A leitura do livro “Celso Furtado — Trajetória, Pensamento e Método” é altamente recomendada. Muito bem escrito, ele oferece um retrato vívido de uma época em que se acreditava no Estado como indutor do desenvolvimento econômico e social. Nesse Brasil da era Juscelino, Celso Furtado teve participação direta como um verdadeiro homem de Estado, visionário e comprometido com as grandes causas nacionais. Cassado em seus direitos políticos após o golpe de 1964, viu-se impedido de atuar no próprio país, mas foi acolhido com entusiasmo por universidades de prestígio, como a Sorbonne (França), Yale (EUA) e Cambridge (Inglaterra). Naquela época, o mundo já reconhecia Celso Furtado como uma autoridade incontornável nas questões do subdesenvolvimento.

O livro de Alexandre de Freitas Barbosa e Alexandre Macchione Saes tem tudo para se tornar um clássico que devemos, vez por outra, revisitar — tanto pela densidade da análise quanto pela atualidade das reflexões sobre o Brasil e seus dilemas históricos.

Trechos do livro sobre Celso Furtado

1

“A história do subdesenvolvimento consiste, fundamentalmente, no desdobramento desse modelo de economia em que o progresso tecnológico serviu muito mais para modernizar os hábitos de consumo do que para transformar processos produtivos.” (O que é o subdesenvolvimento.)

2

“O “milagre brasileiro, para Furtado, era a materialização desse processo: uma rápida industrialização, alicerçada na instalação de empresas transnacionais com elevada intensidade tecnológics, garantindo uma reduzida parcela da população aos bens de consumo mais “modernos” do capitalismo. (Crítica ao “milagre” brasileiro.)

3

“Em 1972, torna-se [Celso Furtado] professor visitante da American University, sediada em Washington, durante o na letivo de 1973 a 1974, regressa à Universidade de Cambridge, quase duas décadas depois de ter escrito ‘Formação Econômica do Brasil’. O jovem e promissor economista do passado havia se transformado num dos principais teóricos do desenvolvimento e num professor de prestígio em universidades da Europa e dos Estados Unidos.” (Respeito de grandes universidades do mundo pela produção acadêmica de Celso Furtado.)

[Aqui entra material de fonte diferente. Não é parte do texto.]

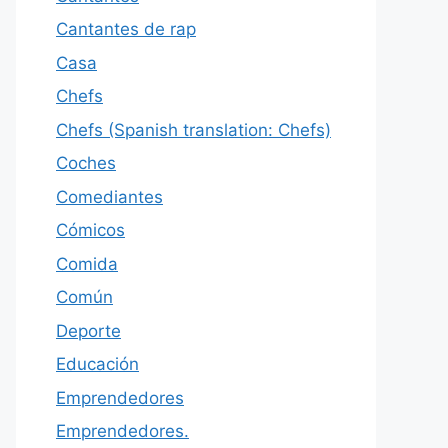
Cantantes de rap
Casa
Chefs
Chefs (Spanish translation: Chefs)
Coches
Comediantes
Cómicos
Comida
Común
Deporte
Educación
Emprendedores
Emprendedores.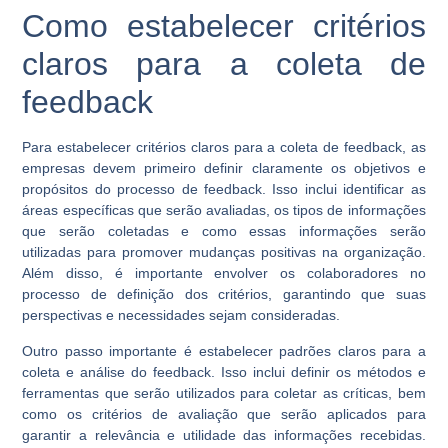
Como estabelecer critérios
claros para a coleta de
feedback
Para estabelecer critérios claros para a coleta de feedback, as
empresas devem primeiro definir claramente os objetivos e
propósitos do processo de feedback. Isso inclui identificar as
áreas específicas que serão avaliadas, os tipos de informações
que serão coletadas e como essas informações serão
utilizadas para promover mudanças positivas na organização.
Além disso, é importante envolver os colaboradores no
processo de definição dos critérios, garantindo que suas
perspectivas e necessidades sejam consideradas.
Outro passo importante é estabelecer padrões claros para a
coleta e análise do feedback. Isso inclui definir os métodos e
ferramentas que serão utilizados para coletar as críticas, bem
como os critérios de avaliação que serão aplicados para
garantir a relevância e utilidade das informações recebidas.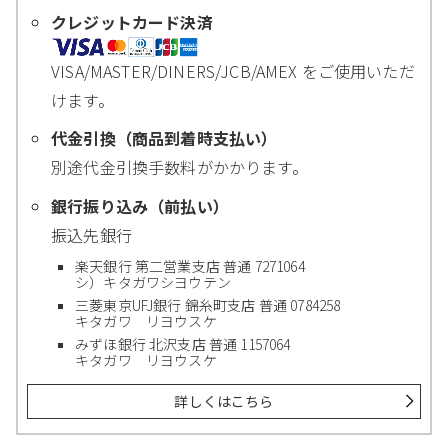
クレジットカード決済
VISA/MASTER/DINERS/JCB/AMEX をご使用いただ
けます。
代金引換（商品到着時支払い）
別途代金引換手数料がかかります。
銀行振り込み（前払い）
振込先銀行
楽天銀行 第二営業支店 普通 7271064
シ）キタガワシヨウテン
三菱東京UFJ銀行 錦糸町支店 普通 0784258
キタガワ リヨウスケ
みずほ銀行 北沢支店 普通 1157064
キタガワ リヨウスケ
詳しくはこちら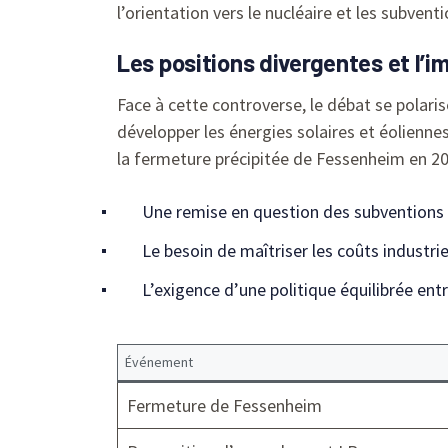
l’orientation vers le nucléaire et les subven
Les positions divergentes et l’i
Face à cette controverse, le débat se polari
développer les énergies solaires et éolienn
la fermeture précipitée de Fessenheim en 20
Une remise en question des subventions p
Le besoin de maîtriser les coûts industri
L’exigence d’une politique équilibrée ent
Événement
Fermeture de Fessenheim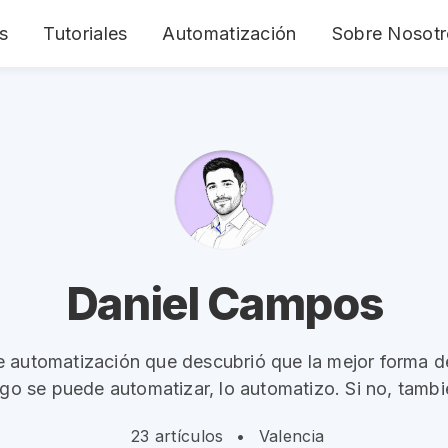
s
Tutoriales
Automatización
Sobre Nosotr
Daniel Campos
e automatización que descubrió que la mejor forma d
algo se puede automatizar, lo automatizo. Si no, tambi
23 artículos
•
Valencia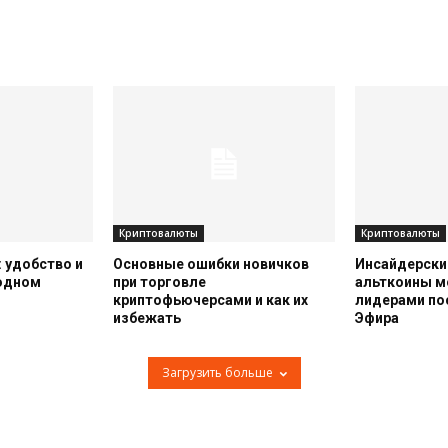
Криптовалюты
Криптовалюты
 удобство и
Основные ошибки новичков
Инсайдерский
 одном
при торговле
альткоины м
криптофьючерсами и как их
лидерами по
избежать
Эфира
Загрузить больше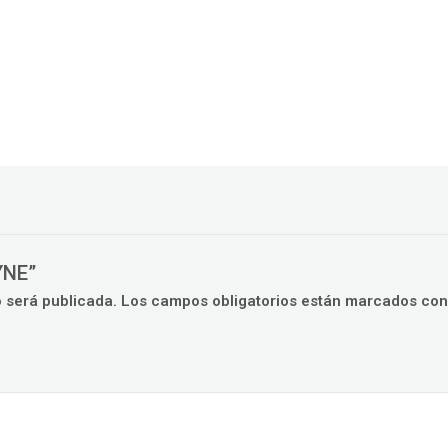
YNE”
o será publicada.
Los campos obligatorios están marcados co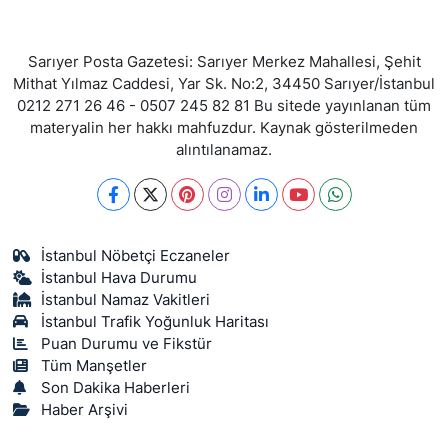
Sarıyer Posta Gazetesi: Sarıyer Merkez Mahallesi, Şehit
Mithat Yılmaz Caddesi, Yar Sk. No:2, 34450 Sarıyer/İstanbul
0212 271 26 46 - 0507 245 82 81 Bu sitede yayınlanan tüm
materyalin her hakkı mahfuzdur. Kaynak gösterilmeden
alıntılanamaz.
İstanbul Nöbetçi Eczaneler
İstanbul Hava Durumu
İstanbul Namaz Vakitleri
İstanbul Trafik Yoğunluk Haritası
Puan Durumu ve Fikstür
Tüm Manşetler
Son Dakika Haberleri
Haber Arşivi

Quem são os dois autores do livro

Alexandre de Freitas Barbosa

Alexandre Macchione Saes e Alexandre de Freitas Barbosa: pesquisadores da obra e da vida do economista parabaino Celso Furtado | Fotos: Reproduções

É professor de História Econômica e Economia Brasileira do de Estudos Brasileiros da Universidade de São Paulo. Instituto de Estudos Brasileiros. Bolsista do CNPQq.

Publicou pela Almeida Editorial os seguintes livros: “O Brasil desenvolvimentista e a trajetória de Rômulo Almeida: projeto interpretação e utopia” (2021) e “A formação do mercado de trabalho no Brasil” (2024).

Alexandre Machione Saes

É professor de História Econômica do Departamento de Economia da faculdade de Administração, Economia e Contabilidade da Universidade de São Paulo, diretor da Biblioteca Brasiliana Guita e José Mindlin. Bolsista de Produtividade do CNPQ.

Publicou os livros “Conflitos do capital” (2010) e “História econômica geral”, em coautoria com Flávio Saes. Organizou, com Alexandre de Freitas Barbosa, o livro “Celso Furtado e os 60 anos de Formação Econômica do Brasil”.

Salatiel Soares Correia, engenheiro, mestre em Economia, ensaísta e escritor, é colaborador do Jornal Opção.